(Collected data)

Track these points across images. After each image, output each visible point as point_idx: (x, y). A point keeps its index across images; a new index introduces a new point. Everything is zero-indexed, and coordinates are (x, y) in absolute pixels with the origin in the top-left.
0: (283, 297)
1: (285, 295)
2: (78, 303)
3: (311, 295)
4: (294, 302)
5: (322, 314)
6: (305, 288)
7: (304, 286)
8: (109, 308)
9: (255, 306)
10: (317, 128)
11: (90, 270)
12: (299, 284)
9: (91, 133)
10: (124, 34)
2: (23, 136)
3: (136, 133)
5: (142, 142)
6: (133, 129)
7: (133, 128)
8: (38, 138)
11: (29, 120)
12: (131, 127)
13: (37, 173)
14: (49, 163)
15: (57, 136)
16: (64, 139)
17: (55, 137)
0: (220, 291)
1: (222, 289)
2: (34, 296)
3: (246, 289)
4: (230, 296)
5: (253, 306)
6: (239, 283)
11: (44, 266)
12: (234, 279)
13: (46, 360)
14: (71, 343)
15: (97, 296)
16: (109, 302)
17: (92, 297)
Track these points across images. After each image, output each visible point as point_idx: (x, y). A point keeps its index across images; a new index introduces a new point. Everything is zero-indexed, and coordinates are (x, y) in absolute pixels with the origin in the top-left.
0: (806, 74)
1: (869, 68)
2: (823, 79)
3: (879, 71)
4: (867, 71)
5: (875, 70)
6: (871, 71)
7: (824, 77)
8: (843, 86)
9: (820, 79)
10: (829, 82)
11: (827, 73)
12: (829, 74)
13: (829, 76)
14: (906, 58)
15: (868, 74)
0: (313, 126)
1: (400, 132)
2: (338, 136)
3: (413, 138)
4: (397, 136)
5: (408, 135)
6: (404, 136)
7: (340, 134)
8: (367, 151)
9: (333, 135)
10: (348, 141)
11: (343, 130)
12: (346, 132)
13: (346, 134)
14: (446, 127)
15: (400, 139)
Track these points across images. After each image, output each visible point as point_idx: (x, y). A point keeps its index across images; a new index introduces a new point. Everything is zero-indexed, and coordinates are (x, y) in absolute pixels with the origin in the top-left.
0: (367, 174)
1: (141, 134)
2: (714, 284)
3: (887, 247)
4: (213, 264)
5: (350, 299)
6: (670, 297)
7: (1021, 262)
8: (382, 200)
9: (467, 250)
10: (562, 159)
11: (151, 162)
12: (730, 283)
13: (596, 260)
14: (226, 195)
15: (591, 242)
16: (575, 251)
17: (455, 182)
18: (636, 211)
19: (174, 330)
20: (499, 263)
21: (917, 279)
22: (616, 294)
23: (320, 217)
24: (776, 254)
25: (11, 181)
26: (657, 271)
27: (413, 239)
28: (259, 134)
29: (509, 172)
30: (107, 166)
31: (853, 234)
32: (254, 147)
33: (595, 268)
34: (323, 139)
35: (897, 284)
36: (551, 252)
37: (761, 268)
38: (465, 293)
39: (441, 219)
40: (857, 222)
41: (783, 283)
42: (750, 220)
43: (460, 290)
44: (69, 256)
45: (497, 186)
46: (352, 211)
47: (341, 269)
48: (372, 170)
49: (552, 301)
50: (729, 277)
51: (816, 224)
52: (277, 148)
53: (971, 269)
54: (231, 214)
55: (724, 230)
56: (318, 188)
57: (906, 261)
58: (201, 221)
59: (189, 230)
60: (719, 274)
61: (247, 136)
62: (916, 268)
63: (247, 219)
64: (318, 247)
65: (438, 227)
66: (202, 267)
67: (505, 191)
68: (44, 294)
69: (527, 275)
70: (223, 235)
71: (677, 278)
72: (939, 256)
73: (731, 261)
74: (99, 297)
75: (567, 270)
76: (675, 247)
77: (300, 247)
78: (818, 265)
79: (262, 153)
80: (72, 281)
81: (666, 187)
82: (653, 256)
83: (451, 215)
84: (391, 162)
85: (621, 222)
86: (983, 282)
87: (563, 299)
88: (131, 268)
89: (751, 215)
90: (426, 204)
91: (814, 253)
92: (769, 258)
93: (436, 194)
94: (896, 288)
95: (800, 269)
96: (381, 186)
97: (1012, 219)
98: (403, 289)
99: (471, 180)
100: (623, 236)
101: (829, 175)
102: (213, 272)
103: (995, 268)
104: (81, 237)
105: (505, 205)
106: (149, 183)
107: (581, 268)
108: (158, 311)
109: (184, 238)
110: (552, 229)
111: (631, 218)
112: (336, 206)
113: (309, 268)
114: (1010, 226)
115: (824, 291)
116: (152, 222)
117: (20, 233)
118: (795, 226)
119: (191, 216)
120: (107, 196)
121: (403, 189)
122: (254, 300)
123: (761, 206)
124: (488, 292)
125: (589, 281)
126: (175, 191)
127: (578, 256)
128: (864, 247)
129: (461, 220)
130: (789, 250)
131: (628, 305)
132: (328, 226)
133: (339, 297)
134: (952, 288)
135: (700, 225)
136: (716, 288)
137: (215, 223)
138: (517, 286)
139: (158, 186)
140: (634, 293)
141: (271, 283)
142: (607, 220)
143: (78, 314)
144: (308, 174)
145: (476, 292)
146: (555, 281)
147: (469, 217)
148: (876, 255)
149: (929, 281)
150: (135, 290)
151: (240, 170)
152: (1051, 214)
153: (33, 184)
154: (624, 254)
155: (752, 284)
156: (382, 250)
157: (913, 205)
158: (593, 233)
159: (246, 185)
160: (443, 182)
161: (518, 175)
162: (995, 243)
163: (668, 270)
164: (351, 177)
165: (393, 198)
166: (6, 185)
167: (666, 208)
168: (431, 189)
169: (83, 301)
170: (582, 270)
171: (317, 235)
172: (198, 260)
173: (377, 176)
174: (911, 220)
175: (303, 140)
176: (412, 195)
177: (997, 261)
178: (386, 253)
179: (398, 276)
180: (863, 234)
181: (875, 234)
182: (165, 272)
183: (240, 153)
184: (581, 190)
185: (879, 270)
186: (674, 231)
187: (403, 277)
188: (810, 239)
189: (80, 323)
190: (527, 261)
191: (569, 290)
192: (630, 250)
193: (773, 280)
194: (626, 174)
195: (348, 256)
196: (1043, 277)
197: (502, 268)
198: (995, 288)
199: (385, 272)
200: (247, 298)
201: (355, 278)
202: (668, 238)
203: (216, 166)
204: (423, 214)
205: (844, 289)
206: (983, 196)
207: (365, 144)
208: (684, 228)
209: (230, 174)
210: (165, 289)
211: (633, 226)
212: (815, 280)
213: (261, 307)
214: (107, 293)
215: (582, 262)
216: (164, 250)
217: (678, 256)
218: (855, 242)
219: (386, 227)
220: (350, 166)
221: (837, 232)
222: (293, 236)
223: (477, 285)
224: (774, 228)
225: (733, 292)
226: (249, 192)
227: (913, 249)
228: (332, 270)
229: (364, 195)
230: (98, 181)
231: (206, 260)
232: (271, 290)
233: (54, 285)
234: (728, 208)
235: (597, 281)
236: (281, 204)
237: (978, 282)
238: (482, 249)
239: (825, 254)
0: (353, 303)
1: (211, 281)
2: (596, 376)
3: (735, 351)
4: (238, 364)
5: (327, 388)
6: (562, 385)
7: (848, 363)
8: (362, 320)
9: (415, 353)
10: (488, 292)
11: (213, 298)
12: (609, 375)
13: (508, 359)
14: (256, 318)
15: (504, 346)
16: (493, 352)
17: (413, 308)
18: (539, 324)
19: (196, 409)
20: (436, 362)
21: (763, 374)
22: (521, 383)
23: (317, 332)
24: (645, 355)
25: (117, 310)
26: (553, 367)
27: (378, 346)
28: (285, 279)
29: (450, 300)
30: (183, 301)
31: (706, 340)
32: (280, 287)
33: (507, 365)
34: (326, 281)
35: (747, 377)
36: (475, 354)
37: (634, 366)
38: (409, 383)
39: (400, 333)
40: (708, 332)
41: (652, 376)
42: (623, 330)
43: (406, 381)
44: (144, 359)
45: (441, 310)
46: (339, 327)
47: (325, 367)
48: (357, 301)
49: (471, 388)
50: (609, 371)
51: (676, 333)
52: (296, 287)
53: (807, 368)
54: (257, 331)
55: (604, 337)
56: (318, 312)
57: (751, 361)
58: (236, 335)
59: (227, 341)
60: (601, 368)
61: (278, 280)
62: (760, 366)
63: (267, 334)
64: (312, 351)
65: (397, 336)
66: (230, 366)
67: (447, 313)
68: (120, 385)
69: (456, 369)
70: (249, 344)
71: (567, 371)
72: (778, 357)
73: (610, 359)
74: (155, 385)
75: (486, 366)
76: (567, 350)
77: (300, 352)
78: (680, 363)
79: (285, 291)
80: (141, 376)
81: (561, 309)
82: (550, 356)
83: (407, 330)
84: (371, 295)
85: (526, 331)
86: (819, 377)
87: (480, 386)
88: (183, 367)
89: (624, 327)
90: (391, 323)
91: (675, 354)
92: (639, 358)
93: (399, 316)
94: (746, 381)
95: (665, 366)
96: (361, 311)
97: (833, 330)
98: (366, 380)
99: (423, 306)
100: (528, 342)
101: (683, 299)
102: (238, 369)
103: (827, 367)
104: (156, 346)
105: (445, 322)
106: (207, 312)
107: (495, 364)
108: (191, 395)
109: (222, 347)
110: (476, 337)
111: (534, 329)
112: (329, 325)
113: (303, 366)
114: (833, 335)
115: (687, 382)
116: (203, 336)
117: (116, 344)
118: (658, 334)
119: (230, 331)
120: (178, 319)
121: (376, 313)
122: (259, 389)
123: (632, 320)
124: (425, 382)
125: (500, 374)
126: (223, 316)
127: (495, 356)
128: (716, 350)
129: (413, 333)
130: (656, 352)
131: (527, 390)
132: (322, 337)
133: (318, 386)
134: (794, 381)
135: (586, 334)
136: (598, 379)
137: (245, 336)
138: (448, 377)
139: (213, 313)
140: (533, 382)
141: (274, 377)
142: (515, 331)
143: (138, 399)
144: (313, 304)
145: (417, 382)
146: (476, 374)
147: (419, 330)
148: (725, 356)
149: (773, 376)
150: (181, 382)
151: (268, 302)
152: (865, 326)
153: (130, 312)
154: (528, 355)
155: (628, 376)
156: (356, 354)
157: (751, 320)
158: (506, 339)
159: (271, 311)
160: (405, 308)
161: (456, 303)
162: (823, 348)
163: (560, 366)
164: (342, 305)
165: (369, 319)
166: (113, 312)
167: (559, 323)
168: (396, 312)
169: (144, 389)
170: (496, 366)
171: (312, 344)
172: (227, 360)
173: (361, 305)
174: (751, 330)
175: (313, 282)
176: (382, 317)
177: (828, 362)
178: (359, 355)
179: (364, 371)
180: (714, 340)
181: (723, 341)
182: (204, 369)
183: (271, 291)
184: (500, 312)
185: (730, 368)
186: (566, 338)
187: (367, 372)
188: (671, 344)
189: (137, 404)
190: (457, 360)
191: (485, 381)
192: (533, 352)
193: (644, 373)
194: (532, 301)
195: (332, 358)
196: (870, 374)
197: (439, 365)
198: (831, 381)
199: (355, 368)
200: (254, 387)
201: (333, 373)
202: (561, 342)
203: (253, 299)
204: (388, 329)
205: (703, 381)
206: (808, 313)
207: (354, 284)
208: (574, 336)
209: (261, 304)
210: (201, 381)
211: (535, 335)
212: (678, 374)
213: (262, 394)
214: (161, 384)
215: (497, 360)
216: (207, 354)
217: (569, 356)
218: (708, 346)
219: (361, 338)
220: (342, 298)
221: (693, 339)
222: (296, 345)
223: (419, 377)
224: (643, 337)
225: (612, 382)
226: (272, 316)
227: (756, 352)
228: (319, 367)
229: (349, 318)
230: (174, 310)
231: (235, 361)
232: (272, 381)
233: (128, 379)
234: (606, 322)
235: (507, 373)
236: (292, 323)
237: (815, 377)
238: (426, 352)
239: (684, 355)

▶ **Task objective**: Begin at the first line of the items and stop after the line that contains "17: (92, 297)". Output those lines as a JSON list of strings, one string per line, leaving out any blank lines.

▶ **Exercise response**:
[
  "Track these points across images. After each image, output each visible point as point_idx: (x, y). A point keeps its index across images; a new index introduces a new point. Everything is zero-indexed, and coordinates are (x, y) in absolute pixels with the origin in the top-left.",
  "0: (283, 297)",
  "1: (285, 295)",
  "2: (78, 303)",
  "3: (311, 295)",
  "4: (294, 302)",
  "5: (322, 314)",
  "6: (305, 288)",
  "7: (304, 286)",
  "8: (109, 308)",
  "9: (255, 306)",
  "10: (317, 128)",
  "11: (90, 270)",
  "12: (299, 284)",
  "9: (91, 133)",
  "10: (124, 34)",
  "2: (23, 136)",
  "3: (136, 133)",
  "5: (142, 142)",
  "6: (133, 129)",
  "7: (133, 128)",
  "8: (38, 138)",
  "11: (29, 120)",
  "12: (131, 127)",
  "13: (37, 173)",
  "14: (49, 163)",
  "15: (57, 136)",
  "16: (64, 139)",
  "17: (55, 137)",
  "0: (220, 291)",
  "1: (222, 289)",
  "2: (34, 296)",
  "3: (246, 289)",
  "4: (230, 296)",
  "5: (253, 306)",
  "6: (239, 283)",
  "11: (44, 266)",
  "12: (234, 279)",
  "13: (46, 360)",
  "14: (71, 343)",
  "15: (97, 296)",
  "16: (109, 302)",
  "17: (92, 297)"
]